▸ **Excerpt to read**:

Get to know AV, the London UK drill producer who has had a milestone year, making music for artists including Digga D and LD

“Never!” AV beams when asked if he ever expected he would work on a No.1 album. It’s just a matter of days since Digga D’s ‘Noughty By Nature’ hit the top spot in the UK Albums Chart when he speaks to DJ Mag, with AV collaborating with Gotcha on ‘Amelia Amelia’ from the tape. It’s a major milestone in what has been another big year for the South-West London producer, with AV also working with the Godfather of drill, LD, on his January release, ‘Daily Duppy’.

Real name Jamal Richards, AV is equally adept at delivering the harder-edged UK drill sound of that track — and releases like the AV, Gotcha and Ghosty produced ‘Shinobi’ by Obladaet — as he is an R&Drill beat or the more melodic instrumental of Billy Billions’ ‘Murder On My Brain’. “My main thing, as a producer, is to branch out and [work on] new types of sounds,” he explains. “You have to delve deep into different types of music or work with different people. And I love working with people outside the genre. Collaboration is so important to me.”

▸ **Information shown**:
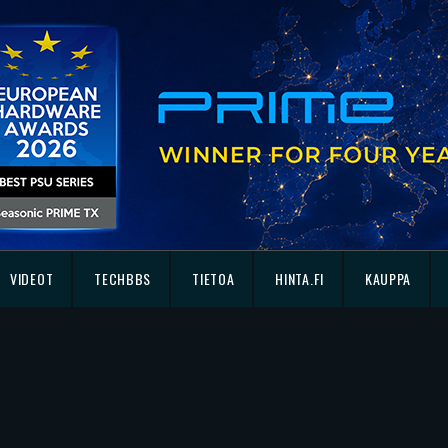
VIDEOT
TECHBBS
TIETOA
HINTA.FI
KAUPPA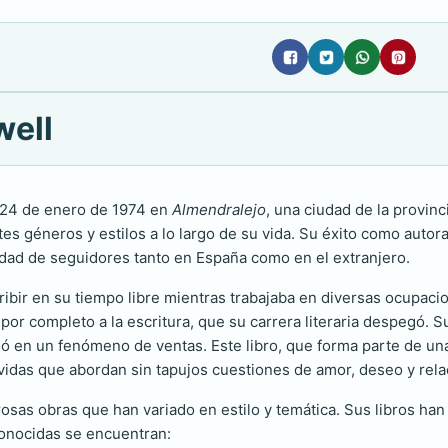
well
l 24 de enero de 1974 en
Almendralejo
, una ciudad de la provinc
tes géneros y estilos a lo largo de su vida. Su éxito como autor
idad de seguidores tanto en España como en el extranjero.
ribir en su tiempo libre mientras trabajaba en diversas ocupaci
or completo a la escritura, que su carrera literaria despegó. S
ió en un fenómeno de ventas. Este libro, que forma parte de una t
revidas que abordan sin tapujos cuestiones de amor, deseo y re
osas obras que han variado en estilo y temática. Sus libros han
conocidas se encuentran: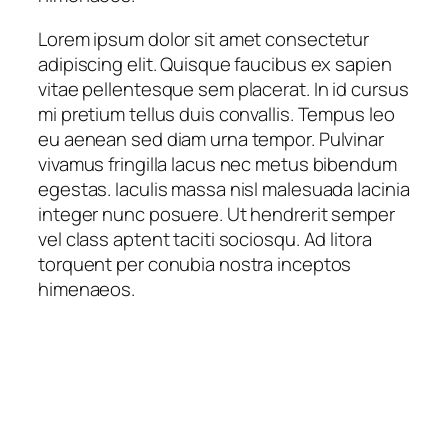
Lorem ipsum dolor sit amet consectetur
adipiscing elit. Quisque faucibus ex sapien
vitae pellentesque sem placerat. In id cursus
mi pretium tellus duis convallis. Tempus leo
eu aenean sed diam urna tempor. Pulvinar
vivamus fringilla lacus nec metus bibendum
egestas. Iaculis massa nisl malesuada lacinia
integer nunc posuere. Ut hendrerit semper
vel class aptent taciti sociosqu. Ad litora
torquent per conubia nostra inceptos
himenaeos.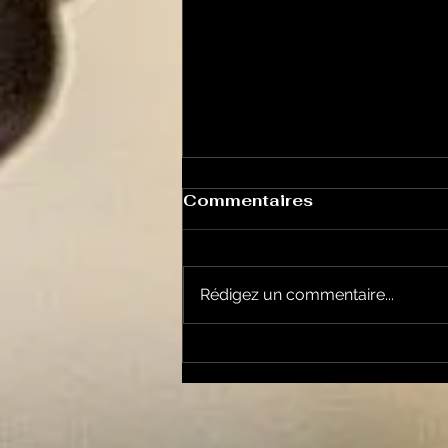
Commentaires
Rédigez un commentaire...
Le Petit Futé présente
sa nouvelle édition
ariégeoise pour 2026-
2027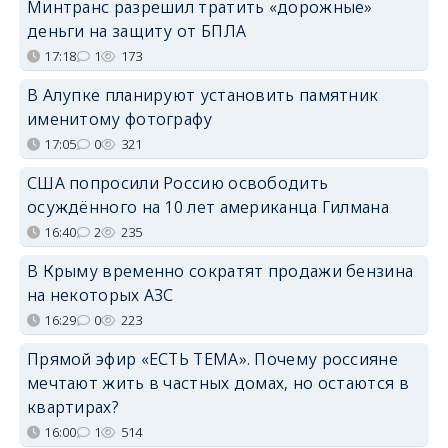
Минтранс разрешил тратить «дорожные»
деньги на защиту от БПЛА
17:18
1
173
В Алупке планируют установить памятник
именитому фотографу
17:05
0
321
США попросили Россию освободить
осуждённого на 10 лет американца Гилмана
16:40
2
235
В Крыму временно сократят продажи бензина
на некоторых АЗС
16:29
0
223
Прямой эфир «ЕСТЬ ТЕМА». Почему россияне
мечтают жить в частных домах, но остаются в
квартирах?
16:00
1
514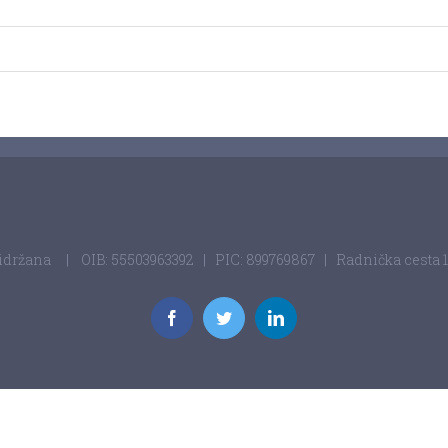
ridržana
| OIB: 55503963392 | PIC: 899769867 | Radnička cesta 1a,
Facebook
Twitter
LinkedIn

▸ **Task goal**: Copy the AV profile from "Get to know" up to and including "release, ‘Daily Duppy’.", swapping "milestone" for "landmark" wherever it appears.

▸ **Written response**:
Get to know AV, the London UK drill producer who has had a landmark year, making music for artists including Digga D and LD

“Never!” AV beams when asked if he ever expected he would work on a No.1 album. It’s just a matter of days since Digga D’s ‘Noughty By Nature’ hit the top spot in the UK Albums Chart when he speaks to DJ Mag, with AV collaborating with Gotcha on ‘Amelia Amelia’ from the tape. It’s a major landmark in what has been another big year for the South-West London producer, with AV also working with the Godfather of drill, LD, on his January release, ‘Daily Duppy’.